• **Your assignment**
Find the line containing "left hip: (413, 671)". Retype it and every line after it through the end of the entries, exactly as written, with nothing added.

(Saved entries)
*-*-*

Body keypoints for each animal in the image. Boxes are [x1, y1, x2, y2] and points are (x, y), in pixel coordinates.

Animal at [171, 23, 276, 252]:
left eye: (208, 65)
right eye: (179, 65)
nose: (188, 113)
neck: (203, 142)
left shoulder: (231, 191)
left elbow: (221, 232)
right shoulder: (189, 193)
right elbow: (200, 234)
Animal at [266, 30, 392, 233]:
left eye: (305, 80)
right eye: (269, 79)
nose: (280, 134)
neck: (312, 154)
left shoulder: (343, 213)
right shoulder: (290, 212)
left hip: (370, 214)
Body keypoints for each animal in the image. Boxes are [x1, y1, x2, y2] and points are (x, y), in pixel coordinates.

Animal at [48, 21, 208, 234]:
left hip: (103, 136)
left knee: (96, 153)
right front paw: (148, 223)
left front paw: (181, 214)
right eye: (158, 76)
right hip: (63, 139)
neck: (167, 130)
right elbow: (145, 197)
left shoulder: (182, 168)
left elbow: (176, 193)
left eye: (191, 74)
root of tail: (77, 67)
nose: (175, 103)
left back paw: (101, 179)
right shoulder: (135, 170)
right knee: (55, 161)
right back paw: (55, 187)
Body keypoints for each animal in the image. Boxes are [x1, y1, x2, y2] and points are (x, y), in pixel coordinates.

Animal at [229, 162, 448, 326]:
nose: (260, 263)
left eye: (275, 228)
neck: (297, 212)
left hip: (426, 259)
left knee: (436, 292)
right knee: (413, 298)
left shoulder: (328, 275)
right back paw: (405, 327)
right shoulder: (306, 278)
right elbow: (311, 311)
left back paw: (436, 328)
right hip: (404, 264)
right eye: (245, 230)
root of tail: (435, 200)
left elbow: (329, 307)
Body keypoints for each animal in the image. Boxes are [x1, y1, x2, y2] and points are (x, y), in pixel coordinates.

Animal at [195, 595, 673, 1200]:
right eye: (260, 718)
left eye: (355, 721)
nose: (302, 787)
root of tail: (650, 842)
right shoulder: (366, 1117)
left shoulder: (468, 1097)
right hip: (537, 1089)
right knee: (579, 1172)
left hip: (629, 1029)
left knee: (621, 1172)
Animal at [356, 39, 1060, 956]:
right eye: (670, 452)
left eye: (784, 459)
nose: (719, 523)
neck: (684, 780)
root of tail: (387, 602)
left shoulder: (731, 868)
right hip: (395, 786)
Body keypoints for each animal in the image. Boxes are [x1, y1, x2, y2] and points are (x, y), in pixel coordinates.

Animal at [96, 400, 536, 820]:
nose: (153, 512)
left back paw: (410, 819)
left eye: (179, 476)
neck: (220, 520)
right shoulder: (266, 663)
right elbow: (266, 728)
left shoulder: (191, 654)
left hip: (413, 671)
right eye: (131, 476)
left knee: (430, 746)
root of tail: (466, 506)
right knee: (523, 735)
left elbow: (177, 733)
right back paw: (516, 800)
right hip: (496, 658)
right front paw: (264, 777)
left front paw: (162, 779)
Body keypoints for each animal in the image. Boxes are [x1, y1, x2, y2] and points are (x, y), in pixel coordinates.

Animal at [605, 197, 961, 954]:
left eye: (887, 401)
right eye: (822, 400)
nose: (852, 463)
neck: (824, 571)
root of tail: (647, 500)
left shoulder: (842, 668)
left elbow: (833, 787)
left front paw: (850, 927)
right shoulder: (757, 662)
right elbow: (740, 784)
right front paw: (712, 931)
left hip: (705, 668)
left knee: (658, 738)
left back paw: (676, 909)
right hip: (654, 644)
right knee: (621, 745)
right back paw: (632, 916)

*-*-*

• **Solved problem**
left hip: (413, 671)
right eye: (131, 476)
left knee: (430, 746)
root of tail: (466, 506)
right knee: (523, 735)
left elbow: (177, 733)
right back paw: (516, 800)
right hip: (496, 658)
right front paw: (264, 777)
left front paw: (162, 779)
Body keypoints for each animal in the image. Boxes are [x1, y1, x2, y2] and points are (x, y), in pixel coordinates.

Animal at [605, 197, 961, 954]:
left eye: (887, 401)
right eye: (822, 400)
nose: (852, 463)
neck: (824, 571)
root of tail: (647, 500)
left shoulder: (842, 668)
left elbow: (833, 787)
left front paw: (850, 927)
right shoulder: (757, 662)
right elbow: (740, 784)
right front paw: (712, 931)
left hip: (705, 668)
left knee: (658, 738)
left back paw: (676, 909)
right hip: (654, 644)
right knee: (621, 745)
right back paw: (632, 916)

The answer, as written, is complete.